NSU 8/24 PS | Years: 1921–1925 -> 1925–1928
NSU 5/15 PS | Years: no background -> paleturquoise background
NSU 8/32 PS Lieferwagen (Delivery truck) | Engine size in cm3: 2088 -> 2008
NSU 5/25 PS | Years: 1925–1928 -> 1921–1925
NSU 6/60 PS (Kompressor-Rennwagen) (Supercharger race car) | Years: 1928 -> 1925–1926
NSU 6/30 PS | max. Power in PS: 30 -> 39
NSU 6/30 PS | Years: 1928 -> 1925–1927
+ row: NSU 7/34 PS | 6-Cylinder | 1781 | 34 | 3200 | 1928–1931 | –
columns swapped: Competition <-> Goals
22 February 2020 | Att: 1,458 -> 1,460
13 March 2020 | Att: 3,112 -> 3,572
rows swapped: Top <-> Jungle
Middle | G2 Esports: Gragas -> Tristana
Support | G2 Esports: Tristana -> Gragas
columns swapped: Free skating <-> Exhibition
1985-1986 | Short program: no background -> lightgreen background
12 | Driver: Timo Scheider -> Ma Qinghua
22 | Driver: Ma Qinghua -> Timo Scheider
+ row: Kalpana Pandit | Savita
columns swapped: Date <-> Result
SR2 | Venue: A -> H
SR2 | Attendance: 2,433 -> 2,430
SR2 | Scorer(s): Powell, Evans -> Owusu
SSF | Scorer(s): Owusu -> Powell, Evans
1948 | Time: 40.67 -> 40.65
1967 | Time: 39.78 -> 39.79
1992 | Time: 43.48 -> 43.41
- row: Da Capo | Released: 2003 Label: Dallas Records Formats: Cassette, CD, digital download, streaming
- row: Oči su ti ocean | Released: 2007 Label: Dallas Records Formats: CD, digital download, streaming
_ _ _ _ _
Show every line in the listing above that contains the string "Esports". Case counts.

* _FINISHED EXERCISE_:
Middle | G2 Esports: Gragas -> Tristana
Support | G2 Esports: Tristana -> Gragas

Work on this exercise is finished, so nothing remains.